Gary Erlbaum, a sponsor of the evening and a friend of Beer’s, riffed on that in his short crowd appeal.
“‘Free, free, free.’ Sounds just like the debate I watched the other night,” he said, to a few laughs, scattered clapping and groans.
With that, the panel discussion finally began. In spite of a long-winded moderator, who prompted grumbles from many in the audience, the cast members demonstrated that they’d thought very seriously about what “Shtisel” is and what it means to people.
Riskin thought that the show, by showing haredim in their private, intimate settings, had tried to tell viewers that you could “just be, without trying to become.”

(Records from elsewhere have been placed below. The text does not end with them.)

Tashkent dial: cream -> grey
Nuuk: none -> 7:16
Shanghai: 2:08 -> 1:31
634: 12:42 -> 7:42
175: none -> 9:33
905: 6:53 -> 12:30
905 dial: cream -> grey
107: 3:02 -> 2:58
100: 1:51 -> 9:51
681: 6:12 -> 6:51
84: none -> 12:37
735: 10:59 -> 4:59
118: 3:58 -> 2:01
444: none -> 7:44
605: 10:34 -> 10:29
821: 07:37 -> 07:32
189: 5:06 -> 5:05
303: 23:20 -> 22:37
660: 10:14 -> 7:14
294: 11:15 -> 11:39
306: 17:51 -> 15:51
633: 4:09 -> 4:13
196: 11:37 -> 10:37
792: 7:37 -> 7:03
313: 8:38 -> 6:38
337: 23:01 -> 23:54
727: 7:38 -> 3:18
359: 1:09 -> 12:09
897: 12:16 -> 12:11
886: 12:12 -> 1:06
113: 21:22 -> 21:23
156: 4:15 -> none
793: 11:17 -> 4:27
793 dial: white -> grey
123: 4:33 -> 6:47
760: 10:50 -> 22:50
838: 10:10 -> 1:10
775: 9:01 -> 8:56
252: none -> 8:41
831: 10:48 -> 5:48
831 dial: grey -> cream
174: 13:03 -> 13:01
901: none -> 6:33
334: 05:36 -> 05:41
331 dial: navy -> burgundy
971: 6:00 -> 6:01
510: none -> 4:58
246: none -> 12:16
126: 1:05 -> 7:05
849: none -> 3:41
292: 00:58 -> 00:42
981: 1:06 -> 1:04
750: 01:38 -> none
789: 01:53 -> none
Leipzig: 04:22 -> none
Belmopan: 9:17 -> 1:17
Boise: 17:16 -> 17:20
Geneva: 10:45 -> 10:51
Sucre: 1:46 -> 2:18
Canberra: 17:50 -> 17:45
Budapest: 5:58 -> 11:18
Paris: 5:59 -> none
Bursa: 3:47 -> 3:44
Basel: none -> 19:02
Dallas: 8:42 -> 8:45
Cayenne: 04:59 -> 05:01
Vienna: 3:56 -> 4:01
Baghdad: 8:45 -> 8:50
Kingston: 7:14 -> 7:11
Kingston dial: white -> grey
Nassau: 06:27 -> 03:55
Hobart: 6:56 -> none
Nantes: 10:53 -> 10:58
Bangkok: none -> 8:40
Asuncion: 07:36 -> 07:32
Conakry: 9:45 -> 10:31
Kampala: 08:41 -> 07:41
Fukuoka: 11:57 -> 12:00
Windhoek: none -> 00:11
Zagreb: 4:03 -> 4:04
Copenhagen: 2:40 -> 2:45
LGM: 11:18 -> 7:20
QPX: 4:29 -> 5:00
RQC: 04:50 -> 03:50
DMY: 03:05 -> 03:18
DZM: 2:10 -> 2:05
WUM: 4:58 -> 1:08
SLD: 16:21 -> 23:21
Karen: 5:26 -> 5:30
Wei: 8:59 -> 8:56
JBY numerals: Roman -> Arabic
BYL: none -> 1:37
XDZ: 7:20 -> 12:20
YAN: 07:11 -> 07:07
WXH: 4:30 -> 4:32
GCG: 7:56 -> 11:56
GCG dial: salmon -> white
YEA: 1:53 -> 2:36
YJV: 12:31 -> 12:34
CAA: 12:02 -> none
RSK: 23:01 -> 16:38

Glickman talked about his initial aversion to putting on the false beard — he joked that he’d requested a CGI version — but said that as he grew more comfortable, came to find it indispensable to his understanding of the character. In a way, it seems, playing haredi dress-up was the actually the path to understanding something deeper about their world. After a few clips and questions, the lights came up, and the wristband-less headed for the exits.
“Shtisel,” United Hatzalah and My Israel’s Miracle: In a way, they all serve a similar function. Merit aside — and the merit is quite real, be it saving lives, a compelling drama or shinier hair — all three promise a way to engage with Israel without having to think about politics. Is that necessary in times of polarization, or is it a means of engaging with “Israel,” instead of Israel?
I’ll evade that question myself with a “Shtisel” catchphrase: bechechlet. “Definitely.”